Engie: entre bons résultats et besoin d'un allié de poids

Aidée par des conditions climatiques hivernales rigoureuses qui ont engendré une plus forte consommation d’énergie, Engie a publié le 15 mai des résultats encourageants sur le premier trimestre 2018.

Décollage des renouvelables?

Le groupe présente un Ebitda (bénéfice avant impôt, charges financières, dépréciation et amortissement) en croissance organique de 6,0%, tiré notamment par les renouvelables et les ventes de gaz et d'électricité en France.

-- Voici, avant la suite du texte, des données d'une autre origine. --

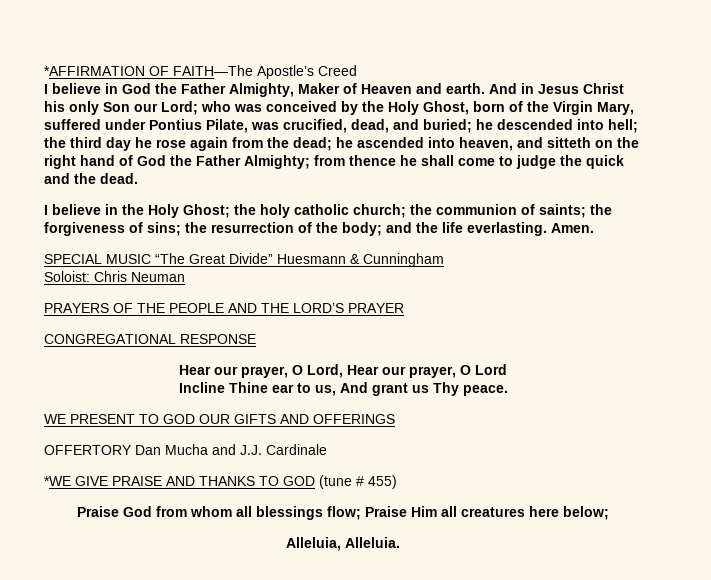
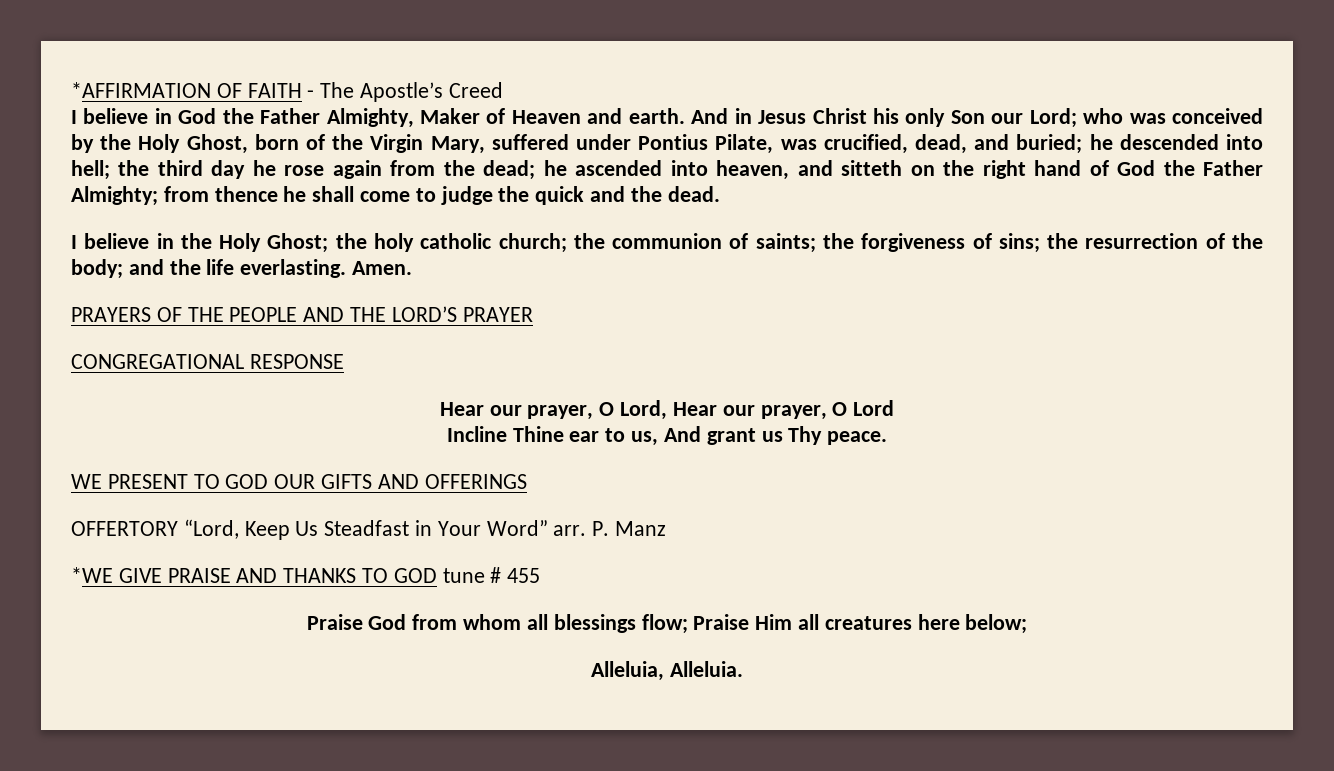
[173,65,253,76] FAITH—The -> [247,82,355,98] FAITH - The
[44,253,444,267] [44,271,185,282] // SPECIAL MUSIC “The Great Divide” Huesmann & Cunningham // Soloist: Chris Neuman -> (413, 268) none
[135,444,327,455] Dan Mucha and J.J. Cardinale -> [183,519,667,540] “Lord, Keep Us Steadfast in Your Word” arr. P. Manz
[319,475,397,489] (tune # 455) -> [442,567,541,583] tune # 455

A la fin mars 2018, le résultat opérationnel courant se situe à 2,2 milliards d'euros (+5,7% en organique), l’Ebitda à 3,2 milliards et le chiffre d'affaires à 17,5 milliards (+3,0% en organique). Sur l’année, Engie confirme ses objectifs et prévoit toujours un résultat net récurrent part du groupe compris entre 2,45 et 2,65 milliards d'euros avec un Ebitda entre 9,3 et 9,7 milliards.

L’assemblée générale du 18 mai a par ailleurs entériné l’arrivée de Jean-Pierre Clamadieu à la présidence en remplacement de Gérard Mestrallet atteint par la limite d’âge.

Duo Kocher Clamadieu

Ce passage de flambeau était particulièrement scruté dans la mesure où Isabelle Kocher avait tenté en début d’année, sans succès, de récupérer la double fonction présidence et direction générale. Tous les yeux étaient donc rivés sur l’exercice de communication auquel le nouveau président et la directrice générale allaient se livrer. Ce à quoi Isabelle Kocher et Jean-Pierre Clamadieu ont répondu en présentant une image d’entente cordiale, évoquant un « duo » en réponse à ceux qui imaginaient un « duel ».

On peut toutefois noter qu’Isabelle Kocher a tout fait pour ne laisser aucune place à une éventuelle dissonance de la part de son nouveau président. En présentant ses bons résultats le 15 mai, soit trois jours avant l’assemblée générale, elle ne lui laissait guère le choix que d’approuver sa stratégie.

Or, la stratégie sera bien au cœur des discussions entre le président et la directrice générale dans les mois et les années à venir. Si pour l’instant, les deux dirigeants affichent leur entente, la question du rôle et de l’implication du président dans la définition de la stratégie du groupe fera nécessairement, à moyen terme, l'objet d'une forme plus ou moins apaisée de lutte de pouvoir.

Alliance future

D’autant qu’Engie, malgré ses bons résultats au premier trimestre, a laissé passer de belles opportunités d’alliances ces dernières années, avec l’allemand Innogy d’abord qui est resté dans le giron de RWE, avec le portugais EDP ensuite qui fait actuellement l’objet d’une OPA de la part du groupe chinois China Three Gorges et avec Direct Energie enfin, racheté par le groupe Total au mois d’avril. Cette opération permet d’ailleurs au groupe pétrolier de se positionner clairement en tant que principal concurrent d’EDF aux dépens d’Engie.

Ces grands mouvements dans le secteur de l’énergie font dire à certains spécialistes que dans la perspective d’une OPA, Engie pourrait tout aussi bien passer d’une position de prédateur à une position de proie.

La nécessité d’une grosse opération, d’une alliance d’envergure, pour le groupe français va donc se poser avec peut-être plus d’urgence que prévu, comme le confirmait d’ailleurs le président sortant Gérard Mestrallet lors de son dernier discours devant les actionnaires : "Aujourd’hui, Engie incarne ce leader de la transition énergétique que nous avons voulu devenir, mais notre secteur devient de plus en plus concurrentiel, et il faudra vraisemblablement nous engager dans de grands mouvements, et tenter une grande alliance dans les temps à venir".